Amazon Macie has a 30-day free trial for bucket-level evaluation. However, pay attention to additional costs. To more information, access: https://aws.amazon.com/macie/pricing/
The information explained in this article is basic and does not represent all Amazon Macie functionalities.
What is Amazon Macie?
Amazon Macie is a fully managed data security and data privacy service that uses machine learning and pattern matching to help you discover, monitor, and protect sensitive data in your AWS environment.
Macie automates the discovery of sensitive data, such as personally identifiable information (PII) and financial data, to provide you with a better understanding of the data that your organization stores in Amazon Simple Storage Service (Amazon S3).

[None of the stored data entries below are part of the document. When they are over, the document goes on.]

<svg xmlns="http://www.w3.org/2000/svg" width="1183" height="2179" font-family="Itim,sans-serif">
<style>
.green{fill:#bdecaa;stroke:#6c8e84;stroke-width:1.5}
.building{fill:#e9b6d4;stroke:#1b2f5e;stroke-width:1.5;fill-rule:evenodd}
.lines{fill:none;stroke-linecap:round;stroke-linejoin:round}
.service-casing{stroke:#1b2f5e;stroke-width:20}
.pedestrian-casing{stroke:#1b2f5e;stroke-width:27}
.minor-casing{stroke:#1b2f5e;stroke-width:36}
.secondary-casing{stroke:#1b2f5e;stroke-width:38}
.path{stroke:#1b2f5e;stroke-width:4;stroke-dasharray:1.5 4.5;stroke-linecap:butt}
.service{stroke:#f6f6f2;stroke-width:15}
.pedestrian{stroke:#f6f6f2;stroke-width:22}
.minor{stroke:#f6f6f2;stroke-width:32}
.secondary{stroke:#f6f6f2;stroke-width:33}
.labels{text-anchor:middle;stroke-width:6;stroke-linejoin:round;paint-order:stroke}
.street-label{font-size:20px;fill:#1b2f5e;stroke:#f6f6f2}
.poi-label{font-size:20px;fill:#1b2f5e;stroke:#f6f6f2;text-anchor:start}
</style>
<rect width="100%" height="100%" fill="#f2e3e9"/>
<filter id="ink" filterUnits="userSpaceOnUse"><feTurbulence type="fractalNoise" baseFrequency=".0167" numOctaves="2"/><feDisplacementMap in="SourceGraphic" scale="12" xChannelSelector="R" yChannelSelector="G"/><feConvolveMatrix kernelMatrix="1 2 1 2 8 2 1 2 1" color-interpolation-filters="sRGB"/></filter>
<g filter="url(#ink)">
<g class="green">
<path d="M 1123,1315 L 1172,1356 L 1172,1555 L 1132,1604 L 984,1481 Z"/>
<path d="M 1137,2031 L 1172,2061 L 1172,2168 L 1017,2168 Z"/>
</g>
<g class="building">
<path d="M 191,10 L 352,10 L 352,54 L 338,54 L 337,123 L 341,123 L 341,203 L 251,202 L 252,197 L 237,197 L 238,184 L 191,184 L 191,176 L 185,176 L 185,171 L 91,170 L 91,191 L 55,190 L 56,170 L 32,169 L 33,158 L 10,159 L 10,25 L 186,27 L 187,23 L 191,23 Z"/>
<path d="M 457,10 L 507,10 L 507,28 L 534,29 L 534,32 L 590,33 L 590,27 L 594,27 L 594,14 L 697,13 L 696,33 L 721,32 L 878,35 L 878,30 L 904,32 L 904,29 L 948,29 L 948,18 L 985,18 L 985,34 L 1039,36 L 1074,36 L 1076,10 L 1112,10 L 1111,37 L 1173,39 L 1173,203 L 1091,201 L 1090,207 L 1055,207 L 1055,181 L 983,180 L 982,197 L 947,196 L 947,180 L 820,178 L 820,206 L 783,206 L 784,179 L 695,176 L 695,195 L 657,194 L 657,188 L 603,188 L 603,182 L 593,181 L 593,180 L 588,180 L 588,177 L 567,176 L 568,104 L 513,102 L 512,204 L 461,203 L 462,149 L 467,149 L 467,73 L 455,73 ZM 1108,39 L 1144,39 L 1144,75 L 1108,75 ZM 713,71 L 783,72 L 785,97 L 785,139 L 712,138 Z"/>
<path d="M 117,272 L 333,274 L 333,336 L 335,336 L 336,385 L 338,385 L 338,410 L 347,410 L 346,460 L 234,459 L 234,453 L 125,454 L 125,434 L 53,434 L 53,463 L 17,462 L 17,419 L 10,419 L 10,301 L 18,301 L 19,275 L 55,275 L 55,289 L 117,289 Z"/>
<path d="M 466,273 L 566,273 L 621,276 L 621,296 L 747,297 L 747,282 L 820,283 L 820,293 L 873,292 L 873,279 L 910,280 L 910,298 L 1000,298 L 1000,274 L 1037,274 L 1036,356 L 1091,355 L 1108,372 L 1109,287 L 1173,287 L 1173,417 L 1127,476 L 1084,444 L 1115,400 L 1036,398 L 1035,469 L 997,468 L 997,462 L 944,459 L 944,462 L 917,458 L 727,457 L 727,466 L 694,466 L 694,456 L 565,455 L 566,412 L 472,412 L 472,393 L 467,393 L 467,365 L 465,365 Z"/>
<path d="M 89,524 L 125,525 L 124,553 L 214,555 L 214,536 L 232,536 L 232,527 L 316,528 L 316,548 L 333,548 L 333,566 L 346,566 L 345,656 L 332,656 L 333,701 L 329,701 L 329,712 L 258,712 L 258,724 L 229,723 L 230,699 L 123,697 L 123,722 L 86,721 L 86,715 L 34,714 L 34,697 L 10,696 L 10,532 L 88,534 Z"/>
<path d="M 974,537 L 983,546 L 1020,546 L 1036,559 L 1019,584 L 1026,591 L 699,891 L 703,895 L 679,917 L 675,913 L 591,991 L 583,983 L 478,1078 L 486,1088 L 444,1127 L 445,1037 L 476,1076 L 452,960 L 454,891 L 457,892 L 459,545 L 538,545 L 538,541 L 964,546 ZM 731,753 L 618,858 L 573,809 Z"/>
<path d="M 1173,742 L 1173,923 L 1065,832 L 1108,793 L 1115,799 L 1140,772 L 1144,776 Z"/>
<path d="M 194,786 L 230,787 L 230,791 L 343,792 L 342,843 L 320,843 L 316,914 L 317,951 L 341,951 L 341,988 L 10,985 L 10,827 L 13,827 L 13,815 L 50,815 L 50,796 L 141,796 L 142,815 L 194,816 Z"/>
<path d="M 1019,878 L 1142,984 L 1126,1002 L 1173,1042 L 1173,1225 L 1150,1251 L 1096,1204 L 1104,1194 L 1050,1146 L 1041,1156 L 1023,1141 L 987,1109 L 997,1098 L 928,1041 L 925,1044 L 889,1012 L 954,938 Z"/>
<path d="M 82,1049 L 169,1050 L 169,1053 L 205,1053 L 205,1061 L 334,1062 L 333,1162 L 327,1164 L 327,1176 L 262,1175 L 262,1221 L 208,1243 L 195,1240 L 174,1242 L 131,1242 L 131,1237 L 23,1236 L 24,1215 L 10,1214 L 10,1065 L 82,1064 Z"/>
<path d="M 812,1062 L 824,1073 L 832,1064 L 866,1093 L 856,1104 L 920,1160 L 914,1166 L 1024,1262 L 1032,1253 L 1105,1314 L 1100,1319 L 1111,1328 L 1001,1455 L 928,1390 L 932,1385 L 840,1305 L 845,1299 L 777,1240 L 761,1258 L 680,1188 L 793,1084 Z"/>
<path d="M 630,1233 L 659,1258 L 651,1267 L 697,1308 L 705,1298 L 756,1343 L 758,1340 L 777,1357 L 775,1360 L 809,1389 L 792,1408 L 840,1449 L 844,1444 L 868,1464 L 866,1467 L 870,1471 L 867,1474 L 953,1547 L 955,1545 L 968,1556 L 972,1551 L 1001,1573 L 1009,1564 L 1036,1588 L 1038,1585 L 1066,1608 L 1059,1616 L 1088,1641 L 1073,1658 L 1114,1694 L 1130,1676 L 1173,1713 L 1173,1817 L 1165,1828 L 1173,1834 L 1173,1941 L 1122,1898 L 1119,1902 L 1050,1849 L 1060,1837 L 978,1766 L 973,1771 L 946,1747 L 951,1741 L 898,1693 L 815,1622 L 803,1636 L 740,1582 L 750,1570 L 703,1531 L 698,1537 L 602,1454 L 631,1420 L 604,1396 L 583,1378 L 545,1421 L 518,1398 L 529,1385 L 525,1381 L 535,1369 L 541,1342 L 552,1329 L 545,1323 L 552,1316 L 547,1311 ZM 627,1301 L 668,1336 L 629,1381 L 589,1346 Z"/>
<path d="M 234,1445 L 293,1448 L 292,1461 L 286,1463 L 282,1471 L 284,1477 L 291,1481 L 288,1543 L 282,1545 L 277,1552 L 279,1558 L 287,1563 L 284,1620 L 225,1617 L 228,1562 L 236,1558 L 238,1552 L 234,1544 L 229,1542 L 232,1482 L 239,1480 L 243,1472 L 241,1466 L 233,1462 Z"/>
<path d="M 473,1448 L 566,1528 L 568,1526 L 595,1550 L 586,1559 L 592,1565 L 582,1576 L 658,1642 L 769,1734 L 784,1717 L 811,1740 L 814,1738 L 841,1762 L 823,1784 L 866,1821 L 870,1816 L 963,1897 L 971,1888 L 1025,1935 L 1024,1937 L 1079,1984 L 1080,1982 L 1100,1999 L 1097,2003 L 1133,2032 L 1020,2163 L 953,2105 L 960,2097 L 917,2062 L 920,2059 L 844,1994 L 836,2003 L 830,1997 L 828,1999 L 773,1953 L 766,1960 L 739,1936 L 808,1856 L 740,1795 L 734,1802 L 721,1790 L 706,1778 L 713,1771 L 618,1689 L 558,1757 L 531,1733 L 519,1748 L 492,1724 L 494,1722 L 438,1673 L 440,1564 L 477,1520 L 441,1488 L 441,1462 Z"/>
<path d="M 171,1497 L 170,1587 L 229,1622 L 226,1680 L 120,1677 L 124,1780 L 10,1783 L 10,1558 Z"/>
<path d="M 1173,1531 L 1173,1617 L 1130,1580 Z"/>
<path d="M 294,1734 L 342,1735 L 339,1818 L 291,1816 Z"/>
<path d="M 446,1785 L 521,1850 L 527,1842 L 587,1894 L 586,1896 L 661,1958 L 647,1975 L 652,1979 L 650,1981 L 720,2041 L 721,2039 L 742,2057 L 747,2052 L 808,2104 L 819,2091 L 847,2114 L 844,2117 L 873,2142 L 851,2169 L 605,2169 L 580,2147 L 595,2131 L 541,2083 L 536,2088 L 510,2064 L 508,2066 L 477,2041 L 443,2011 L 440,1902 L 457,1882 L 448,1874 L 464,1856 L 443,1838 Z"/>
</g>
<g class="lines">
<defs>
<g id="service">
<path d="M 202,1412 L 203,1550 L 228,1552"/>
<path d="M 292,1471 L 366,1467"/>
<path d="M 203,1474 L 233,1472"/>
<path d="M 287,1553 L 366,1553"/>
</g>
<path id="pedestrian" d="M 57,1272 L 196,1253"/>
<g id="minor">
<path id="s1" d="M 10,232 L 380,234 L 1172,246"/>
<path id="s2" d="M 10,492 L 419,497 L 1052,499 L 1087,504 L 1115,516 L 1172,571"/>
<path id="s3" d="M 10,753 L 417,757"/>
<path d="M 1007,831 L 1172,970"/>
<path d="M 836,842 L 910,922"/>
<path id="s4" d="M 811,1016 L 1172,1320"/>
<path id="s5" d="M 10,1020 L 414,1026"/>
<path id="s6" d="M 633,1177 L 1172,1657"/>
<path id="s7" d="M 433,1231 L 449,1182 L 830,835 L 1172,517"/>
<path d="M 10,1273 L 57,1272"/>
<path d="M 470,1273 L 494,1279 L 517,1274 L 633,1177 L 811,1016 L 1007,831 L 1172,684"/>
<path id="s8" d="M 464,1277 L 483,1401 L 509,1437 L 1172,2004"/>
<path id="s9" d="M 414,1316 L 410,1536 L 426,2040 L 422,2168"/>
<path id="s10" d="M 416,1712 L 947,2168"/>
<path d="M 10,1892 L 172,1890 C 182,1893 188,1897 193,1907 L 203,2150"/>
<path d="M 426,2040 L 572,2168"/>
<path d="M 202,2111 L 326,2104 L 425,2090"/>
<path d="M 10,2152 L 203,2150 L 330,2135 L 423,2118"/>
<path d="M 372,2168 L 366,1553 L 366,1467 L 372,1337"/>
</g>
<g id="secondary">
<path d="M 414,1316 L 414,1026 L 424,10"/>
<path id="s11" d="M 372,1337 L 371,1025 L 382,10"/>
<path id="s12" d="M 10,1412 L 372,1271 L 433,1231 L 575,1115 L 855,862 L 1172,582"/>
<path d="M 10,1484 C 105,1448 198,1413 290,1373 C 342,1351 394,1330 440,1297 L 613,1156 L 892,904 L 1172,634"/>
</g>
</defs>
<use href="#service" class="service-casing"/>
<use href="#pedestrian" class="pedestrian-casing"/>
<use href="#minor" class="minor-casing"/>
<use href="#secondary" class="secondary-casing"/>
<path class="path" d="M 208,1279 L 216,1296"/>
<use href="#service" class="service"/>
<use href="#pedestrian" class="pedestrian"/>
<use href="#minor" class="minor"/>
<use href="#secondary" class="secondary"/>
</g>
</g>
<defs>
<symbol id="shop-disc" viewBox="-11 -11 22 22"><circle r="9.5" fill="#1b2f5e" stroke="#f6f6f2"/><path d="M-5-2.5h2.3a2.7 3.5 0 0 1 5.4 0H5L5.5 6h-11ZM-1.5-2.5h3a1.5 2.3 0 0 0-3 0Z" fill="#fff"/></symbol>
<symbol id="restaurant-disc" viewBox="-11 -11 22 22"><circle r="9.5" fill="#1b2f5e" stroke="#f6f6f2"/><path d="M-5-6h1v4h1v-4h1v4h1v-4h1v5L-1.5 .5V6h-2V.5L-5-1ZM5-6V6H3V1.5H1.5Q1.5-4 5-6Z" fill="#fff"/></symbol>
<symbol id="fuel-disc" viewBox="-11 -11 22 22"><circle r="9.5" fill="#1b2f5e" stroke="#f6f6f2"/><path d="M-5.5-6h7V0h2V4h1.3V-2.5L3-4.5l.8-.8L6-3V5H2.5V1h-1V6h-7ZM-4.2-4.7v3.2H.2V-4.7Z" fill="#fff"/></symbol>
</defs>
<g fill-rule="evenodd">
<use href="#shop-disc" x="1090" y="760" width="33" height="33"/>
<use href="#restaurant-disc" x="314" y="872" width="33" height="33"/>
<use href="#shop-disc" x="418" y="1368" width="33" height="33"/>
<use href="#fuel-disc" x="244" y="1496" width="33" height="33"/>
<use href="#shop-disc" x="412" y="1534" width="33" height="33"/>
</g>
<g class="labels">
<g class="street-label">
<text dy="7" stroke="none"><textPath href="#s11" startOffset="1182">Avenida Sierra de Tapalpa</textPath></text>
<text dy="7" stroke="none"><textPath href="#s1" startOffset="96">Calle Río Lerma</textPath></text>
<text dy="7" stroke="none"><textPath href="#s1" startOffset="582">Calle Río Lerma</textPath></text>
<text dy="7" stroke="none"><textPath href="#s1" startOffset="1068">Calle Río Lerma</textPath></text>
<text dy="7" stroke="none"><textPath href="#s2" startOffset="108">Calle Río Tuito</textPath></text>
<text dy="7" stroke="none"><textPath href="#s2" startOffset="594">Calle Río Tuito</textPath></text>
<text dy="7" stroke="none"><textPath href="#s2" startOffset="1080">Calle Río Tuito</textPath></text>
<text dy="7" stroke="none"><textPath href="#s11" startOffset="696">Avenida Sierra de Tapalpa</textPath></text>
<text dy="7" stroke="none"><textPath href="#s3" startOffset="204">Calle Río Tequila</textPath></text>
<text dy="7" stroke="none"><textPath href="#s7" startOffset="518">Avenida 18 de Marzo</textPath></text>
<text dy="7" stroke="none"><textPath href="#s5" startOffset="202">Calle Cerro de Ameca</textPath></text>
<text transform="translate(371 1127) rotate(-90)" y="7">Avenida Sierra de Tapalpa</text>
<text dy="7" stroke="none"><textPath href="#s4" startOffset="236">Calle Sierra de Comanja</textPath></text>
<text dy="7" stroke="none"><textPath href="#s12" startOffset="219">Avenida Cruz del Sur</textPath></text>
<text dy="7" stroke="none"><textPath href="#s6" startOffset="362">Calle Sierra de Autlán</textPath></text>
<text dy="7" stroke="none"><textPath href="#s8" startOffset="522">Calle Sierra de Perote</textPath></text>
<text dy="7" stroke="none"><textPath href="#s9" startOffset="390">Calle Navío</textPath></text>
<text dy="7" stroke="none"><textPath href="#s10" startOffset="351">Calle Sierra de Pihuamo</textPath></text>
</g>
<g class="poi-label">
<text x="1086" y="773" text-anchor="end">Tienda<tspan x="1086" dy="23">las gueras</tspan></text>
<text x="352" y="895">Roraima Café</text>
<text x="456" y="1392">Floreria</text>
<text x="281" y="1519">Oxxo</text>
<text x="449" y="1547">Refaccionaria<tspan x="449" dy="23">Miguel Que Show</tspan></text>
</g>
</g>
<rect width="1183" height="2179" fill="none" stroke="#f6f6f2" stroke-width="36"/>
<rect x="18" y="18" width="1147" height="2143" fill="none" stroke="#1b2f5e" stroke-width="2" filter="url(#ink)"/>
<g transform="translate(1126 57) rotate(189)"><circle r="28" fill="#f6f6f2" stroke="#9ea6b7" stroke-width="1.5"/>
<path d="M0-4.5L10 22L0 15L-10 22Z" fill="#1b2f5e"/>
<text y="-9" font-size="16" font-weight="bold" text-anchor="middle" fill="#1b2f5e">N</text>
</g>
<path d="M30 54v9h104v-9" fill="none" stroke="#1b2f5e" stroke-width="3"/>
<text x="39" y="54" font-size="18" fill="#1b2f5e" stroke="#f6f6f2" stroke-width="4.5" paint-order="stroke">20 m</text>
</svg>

Macie also provides you with an inventory of your S3 buckets, and it automatically evaluates and monitors those buckets for security and access control. Within minutes, Macie can identify and report overly permissive or unencrypted buckets for your organization.
By default, Amazon Macie identifies a lot of sensitive data, but in this test I’ll identify a specific type of data: individual registration (CPF in Brazil).
Steps to use Amazon Macie
- Enable Amazon Macie
- Configure a repository for sensitive data discovery results
- Create a job to discover sensitive data
- Review your findings
Example of use
1-) I created a bucket S3 called dados-brunorusso and put some files in this bucket. They are different files, like:
- resume
- personal documents
- bills for payment
- and files with sensitive information like individual registration (CPF in Brazil)
2-) Enable Amazon Macie
1- Look instructions to enable in this link: https://docs.aws.amazon.com/macie/latest/user/getting-started.html 2- After enable, I see this result:
3- Look that:
- The Bucket is not public
- The bucket is with encryption enabled
- The bucket is not shared
3-) Configure a repository for sensitive data discovery results
1- Look instructions to enable in this link: https://docs.aws.amazon.com/macie/latest/user/getting-started.html
4-) Now, I create a Custom Data Identifier
1- In this step, I create a Custom Data Identifiers to search CPF 2- REGEX, used to detect CPF is:
([0-9]{2}[\.]?[0-9]{3}[\.]?[0-9]{3}[\/]?[0-9]{4}[-]?[0-9]{2})|([0-9]{3}[\.]?[0-9]{3}[\.]?[0-9]{3}[-]?[0-9]{2})
5-) Create a job to discover sensitive data
6-) Now, the job created is running
7-) Is necessary wait some minutes for job complete
8-) After 11 minutes the job was completed
9-) The results can see on Summary menu
10-) Look in Top finding types are three types
1- SensitiveData:S3Object/Personal 2- SensitiveData:S3Object/CustomIdentifier 3- SensitiveData:S3Object/Multiple
11-) The file clients.txt have sensitive information and identified by REGEX created on step 4
12-) The occurrences can see
13-) Look the file content do check information
Warning!
After the test, I disable Amazon Macie to not be charged.